Cinefex: “The Dreamsmiths Unleashed” – VR

Publication Name: Cinefex
Bio: Cinefex is a visual effects publication, and its first issue was released in 1980. Its content is currently geared towards professionals and enthusiasts.
Name of Article: Virtual Reality – “The Dreamsmiths Unleashed”
Date of Article Publication: February 2017
Describe Article: “The Dreamsmiths Unleashed” tackles a lot of the issues that come up now with film and the game industry moving into VR. Specifically, the article talks about 360 degree video technology and the challenges they pose, from stitching to attention grabbing.
Opinion of Article:
I thought the article did a good job getting variety in there, mentioning everything from drama to sports to animation. I think particularly interesting to me was the idea of 3D workflow – for example, Dear Angelica, the animated film, was built in VR using Quill. As it stands, editing something in virtual space (for a 360 video specifically, using a game engine like Unity or Unreal is not that problematic) requires a huge leap for the editors and developers: they have to squash a 360 degree field of view into a 2-dimensional plane, adjust to the distortion effect, and then try to edit. The article asks “What does creativity look like in a 3 dimensional world?” (86). I don’t know. There are also some hard-hitting questions that I also don’t know the answer to, like “should the inhabitants of the imagined world acknowledge the existence of the viewer?” (91). That’s hard, because in VR there is literally no fourth wall. The article also mentions the idea of a script that was not written for VR, which confused me. I hadn’t even thought of the idea that a script would be different from one used for traditional film, but it makes sense that there would need to be a different format for a different medium, but surely that standard can’t already exist, can it?
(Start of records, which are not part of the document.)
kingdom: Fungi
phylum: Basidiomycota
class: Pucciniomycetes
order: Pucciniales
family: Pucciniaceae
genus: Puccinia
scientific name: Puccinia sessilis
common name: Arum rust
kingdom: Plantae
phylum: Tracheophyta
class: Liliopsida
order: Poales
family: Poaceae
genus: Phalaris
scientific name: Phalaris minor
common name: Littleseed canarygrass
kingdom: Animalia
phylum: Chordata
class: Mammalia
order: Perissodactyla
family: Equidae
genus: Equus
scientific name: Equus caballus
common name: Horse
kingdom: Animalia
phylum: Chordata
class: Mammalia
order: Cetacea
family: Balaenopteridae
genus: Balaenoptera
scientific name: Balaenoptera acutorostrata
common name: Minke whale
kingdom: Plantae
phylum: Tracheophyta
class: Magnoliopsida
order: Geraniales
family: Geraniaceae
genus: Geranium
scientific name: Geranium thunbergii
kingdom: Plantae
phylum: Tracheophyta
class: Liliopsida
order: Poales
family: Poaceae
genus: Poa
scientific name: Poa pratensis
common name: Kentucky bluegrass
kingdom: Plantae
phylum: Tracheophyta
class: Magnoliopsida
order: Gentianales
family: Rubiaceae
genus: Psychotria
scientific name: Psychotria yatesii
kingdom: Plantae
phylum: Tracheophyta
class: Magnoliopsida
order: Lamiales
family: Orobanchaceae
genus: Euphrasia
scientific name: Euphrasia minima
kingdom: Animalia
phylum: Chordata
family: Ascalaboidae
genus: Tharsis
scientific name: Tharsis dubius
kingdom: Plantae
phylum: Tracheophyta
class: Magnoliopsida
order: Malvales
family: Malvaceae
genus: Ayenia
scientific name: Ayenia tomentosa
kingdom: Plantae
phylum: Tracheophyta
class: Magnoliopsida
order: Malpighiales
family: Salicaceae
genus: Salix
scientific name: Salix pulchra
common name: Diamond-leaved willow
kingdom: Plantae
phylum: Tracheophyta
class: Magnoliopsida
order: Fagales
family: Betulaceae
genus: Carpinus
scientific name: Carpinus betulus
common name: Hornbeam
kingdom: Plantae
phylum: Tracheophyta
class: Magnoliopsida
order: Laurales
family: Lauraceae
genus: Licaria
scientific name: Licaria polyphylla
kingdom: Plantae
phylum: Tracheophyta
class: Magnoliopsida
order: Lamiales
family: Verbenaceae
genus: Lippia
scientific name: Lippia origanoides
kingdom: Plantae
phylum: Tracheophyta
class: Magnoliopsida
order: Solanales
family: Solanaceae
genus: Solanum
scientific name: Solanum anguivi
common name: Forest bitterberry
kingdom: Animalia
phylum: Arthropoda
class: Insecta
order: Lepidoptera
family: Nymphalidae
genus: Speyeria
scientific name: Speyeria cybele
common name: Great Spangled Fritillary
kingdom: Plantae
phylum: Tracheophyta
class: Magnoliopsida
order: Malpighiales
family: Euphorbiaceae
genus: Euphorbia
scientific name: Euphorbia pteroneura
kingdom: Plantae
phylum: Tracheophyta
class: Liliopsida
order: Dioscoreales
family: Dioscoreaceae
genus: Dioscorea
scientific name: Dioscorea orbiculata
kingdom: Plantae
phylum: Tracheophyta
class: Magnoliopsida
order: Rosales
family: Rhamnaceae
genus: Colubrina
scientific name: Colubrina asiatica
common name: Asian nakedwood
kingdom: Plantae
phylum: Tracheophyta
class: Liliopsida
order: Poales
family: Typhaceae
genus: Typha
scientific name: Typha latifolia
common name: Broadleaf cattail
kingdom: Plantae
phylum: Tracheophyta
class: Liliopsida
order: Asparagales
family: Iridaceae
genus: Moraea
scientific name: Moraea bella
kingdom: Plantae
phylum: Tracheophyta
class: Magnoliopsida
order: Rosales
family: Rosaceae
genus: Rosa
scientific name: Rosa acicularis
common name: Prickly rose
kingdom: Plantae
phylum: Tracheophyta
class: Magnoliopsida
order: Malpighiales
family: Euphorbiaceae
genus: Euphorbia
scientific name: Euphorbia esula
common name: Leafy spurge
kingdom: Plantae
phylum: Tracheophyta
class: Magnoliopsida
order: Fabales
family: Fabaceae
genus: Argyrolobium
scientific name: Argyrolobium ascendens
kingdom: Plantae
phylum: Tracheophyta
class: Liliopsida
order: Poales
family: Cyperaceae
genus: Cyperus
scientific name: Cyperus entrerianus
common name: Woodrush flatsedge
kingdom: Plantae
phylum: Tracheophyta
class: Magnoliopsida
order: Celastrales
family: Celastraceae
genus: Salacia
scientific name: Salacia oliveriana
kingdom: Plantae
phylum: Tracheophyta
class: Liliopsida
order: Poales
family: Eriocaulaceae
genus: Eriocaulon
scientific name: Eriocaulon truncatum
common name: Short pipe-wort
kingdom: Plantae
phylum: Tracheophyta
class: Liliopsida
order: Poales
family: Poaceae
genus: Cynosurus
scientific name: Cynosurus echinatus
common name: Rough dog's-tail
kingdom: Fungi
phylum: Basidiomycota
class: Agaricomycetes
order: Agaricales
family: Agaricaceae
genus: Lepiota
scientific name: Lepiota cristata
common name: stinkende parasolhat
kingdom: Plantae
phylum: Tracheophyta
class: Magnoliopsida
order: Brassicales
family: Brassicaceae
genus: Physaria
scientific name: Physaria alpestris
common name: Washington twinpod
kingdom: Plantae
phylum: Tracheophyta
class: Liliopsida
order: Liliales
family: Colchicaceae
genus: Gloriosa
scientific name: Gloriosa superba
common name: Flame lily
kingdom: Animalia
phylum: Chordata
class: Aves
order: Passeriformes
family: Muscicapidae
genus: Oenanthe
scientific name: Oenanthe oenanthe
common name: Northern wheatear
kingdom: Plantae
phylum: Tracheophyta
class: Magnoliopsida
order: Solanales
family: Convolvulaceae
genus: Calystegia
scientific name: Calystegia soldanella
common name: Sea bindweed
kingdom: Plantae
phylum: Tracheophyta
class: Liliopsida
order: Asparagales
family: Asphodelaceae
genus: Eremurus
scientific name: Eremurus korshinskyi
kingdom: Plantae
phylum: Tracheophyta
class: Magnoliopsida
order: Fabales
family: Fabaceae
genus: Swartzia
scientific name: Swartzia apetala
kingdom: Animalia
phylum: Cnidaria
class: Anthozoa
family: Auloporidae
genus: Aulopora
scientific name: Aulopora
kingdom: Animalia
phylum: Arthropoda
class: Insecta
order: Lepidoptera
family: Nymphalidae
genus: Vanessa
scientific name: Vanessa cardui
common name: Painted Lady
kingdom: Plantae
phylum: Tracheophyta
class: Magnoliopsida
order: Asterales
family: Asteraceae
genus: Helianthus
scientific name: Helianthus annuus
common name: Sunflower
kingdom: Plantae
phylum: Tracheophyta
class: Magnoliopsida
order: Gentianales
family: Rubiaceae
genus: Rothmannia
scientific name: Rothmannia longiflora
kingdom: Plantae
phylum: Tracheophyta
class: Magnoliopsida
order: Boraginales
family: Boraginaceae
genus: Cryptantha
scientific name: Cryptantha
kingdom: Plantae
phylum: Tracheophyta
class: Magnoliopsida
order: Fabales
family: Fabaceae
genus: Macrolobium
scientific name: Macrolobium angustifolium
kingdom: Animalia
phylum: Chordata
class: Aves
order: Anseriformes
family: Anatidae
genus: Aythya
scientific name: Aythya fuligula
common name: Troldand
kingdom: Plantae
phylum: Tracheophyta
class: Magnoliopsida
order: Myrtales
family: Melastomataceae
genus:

Anyway–one of the last notes made in the article talks about the software in the hands of those in Silicon Valley, but the stories in the hands of those in Los Angeles, and how both sides look enviously to the other because the other has what they don’t. I want to see the software companies that have a creative division–I think Google has the right idea by creating things in house. We’ll see where the future leads though, already this field is so young. It’s just entering its awkward adolescent phase and we’ll see where it ends up!